Таврия! Так называли в старину Крым и юг Украины. Туда ходили в походы наши деды. Там был ранен мой отец, когда выгоняли Врангеля. Там летал я наперехват немецких «юнкерсов» в Отечественную.

Легенда бабки Параски, воспоминания моей мамы, дневник моего друга, моя память — все это сплелось в одну нить, которая туго связала нас с нашими предками.

И я вспоминаю, как меня сбили во второй раз.

Я сел в горящем самолете на выжженное солнцем поле, отполз по колючей траве, пахнущей горячей полынью степи, и, когда самолет взорвался, обессиленно закрыл глаза. А когда открыл их, в небе Таврии парил орел, царственный и спокойный, как будто не было войны, словно это он сбил меня в небе и теперь торжествовал победу.

Я поднялся на ноги и пошел на восток. По дороге я видел норки сусликов и мышек полевых, белые пятна высохших соляных озер, которые блестели под солнцем, как слюда. Марево клубилось на горизонте. Далеко на западе глухо ухали орудия. Часа через два я дошел до наших.

В командирской землянке было прохладно и темно. Полковник играл в шахматы с военврачом, выставив доску к дверям. Светлый клин лежал на клетках доски и голове полковника, подпертой рукой с нашивками на рукаве.

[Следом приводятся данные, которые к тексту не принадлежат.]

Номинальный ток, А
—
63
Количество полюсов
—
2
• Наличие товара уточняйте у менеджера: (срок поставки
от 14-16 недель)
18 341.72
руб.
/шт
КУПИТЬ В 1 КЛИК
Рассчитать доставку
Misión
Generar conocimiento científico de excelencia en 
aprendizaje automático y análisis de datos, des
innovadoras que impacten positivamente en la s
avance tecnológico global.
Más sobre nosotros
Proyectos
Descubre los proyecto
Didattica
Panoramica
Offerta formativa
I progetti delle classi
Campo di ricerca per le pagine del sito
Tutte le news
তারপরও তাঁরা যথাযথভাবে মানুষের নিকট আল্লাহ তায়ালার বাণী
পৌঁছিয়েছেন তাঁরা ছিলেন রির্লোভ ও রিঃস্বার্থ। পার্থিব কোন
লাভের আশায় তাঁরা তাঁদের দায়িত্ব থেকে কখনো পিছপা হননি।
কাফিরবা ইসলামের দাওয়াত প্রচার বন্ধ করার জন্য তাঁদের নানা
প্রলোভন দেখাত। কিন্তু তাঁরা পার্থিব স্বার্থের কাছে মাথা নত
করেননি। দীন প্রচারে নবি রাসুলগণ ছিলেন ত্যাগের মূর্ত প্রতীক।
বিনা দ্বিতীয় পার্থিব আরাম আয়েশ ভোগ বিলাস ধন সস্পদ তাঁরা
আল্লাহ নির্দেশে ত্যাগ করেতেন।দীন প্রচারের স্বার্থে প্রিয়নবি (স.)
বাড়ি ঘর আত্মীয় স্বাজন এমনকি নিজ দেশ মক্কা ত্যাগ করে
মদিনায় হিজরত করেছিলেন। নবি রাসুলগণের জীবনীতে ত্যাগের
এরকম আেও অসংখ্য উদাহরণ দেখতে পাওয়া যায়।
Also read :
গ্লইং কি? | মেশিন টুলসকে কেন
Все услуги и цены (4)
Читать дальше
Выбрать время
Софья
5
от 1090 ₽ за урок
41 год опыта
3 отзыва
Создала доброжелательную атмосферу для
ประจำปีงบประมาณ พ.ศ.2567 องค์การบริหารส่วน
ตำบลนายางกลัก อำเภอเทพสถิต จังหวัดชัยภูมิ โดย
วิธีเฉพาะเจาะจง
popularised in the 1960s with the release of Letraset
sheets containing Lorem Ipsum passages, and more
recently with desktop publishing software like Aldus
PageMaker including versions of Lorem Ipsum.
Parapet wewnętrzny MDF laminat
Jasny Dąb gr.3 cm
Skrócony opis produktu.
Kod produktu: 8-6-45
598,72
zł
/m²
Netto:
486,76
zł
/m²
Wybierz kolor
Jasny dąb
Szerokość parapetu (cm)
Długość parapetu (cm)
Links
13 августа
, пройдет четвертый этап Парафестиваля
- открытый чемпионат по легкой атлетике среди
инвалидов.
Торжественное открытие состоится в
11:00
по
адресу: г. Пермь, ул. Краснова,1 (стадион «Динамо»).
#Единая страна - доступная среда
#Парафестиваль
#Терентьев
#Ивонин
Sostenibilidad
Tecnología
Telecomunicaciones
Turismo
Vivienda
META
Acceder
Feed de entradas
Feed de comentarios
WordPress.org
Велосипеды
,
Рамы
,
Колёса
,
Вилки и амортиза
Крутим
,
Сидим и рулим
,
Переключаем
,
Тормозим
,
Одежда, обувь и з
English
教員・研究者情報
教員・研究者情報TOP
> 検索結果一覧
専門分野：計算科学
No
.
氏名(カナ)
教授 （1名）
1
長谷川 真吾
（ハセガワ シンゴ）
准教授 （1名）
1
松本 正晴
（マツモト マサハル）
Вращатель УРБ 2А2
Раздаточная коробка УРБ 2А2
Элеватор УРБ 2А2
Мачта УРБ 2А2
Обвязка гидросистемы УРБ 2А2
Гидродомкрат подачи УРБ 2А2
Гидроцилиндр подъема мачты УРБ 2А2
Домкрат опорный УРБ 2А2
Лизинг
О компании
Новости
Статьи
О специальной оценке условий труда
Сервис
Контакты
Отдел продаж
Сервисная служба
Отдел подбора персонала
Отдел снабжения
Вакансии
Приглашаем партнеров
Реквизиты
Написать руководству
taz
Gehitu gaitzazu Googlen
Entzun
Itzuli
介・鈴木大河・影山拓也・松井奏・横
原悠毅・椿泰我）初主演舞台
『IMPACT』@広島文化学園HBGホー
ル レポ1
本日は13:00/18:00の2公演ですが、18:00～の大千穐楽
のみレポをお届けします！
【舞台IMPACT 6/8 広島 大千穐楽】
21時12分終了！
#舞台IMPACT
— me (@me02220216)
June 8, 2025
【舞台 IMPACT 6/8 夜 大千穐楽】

Я заметил, что двух белых пешек у него не хватало, их заменяли металлические пуговицы от гимнастерки.

— Сдаюсь, — мрачно сказал полковник.

Когда я представился полковнику и его партнеру и расположился на отдых, военврач, которого я поначалу как следует не рассмотрел, взял пуговицу со стола и начал пришивать ее, стянув с себя гимнастерку. В свете дверного проема передо мной маячила костистая спина с большой темной родинкой на правом плече, величиной с блюдце. Он что-то говорил полковнику, и тот назвал его Иосифом… Родинка и имя напомнили мне Иосика Самборского, дрыгающего ногами в траве, с носом, вымазанным вареньем.